Start of DATASET ENTRIES

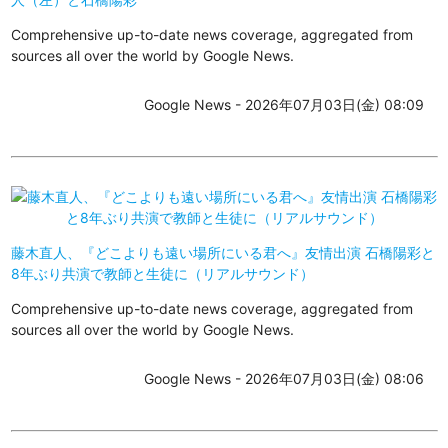
Comprehensive up-to-date news coverage, aggregated from
sources all over the world by Google News.
Google News - 2026年07月03日(金) 08:09
藤木直人、『どこよりも遠い場所にいる君へ』友情出演 石橋陽彩と
8年ぶり共演で教師と生徒に（リアルサウンド）
Comprehensive up-to-date news coverage, aggregated from
sources all over the world by Google News.
Google News - 2026年07月03日(金) 08:06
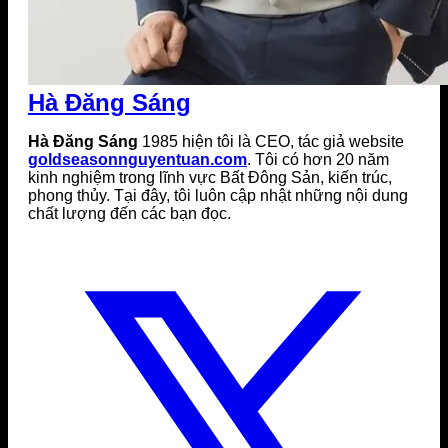
Hà Đăng Sáng
Hà Đăng Sáng
1985 hiện tôi là CEO, tác giả website
goldseasonnguyentuan.com
. Tôi có hơn 20 năm
kinh nghiệm trong lĩnh vực Bất Đông Sản, kiến trúc,
phong thủy. Tại đây, tôi luôn cập nhật những nội dung
chất lượng đến các bạn đọc.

End of DATASET ENTRIES

| WHAT TO PRODUCE |
Convert the items above, from their start through the line containing "Google News - 2026年07月03日(金) 08:06", inclusive, into a Markdown table with the columns Row and Entry line, numbering each line and skipping blank ones. Leave the pictures out of your answer.

| RESULT OF THE TASK |
| Row | Entry line |
|---|---|
| 1 | Comprehensive up-to-date news coverage, aggregated from |
| 2 | sources all over the world by Google News. |
| 3 | Google News - 2026年07月03日(金) 08:09 |
| 4 | 藤木直人、『どこよりも遠い場所にいる君へ』友情出演 石橋陽彩と |
| 5 | 8年ぶり共演で教師と生徒に（リアルサウンド） |
| 6 | Comprehensive up-to-date news coverage, aggregated from |
| 7 | sources all over the world by Google News. |
| 8 | Google News - 2026年07月03日(金) 08:06 |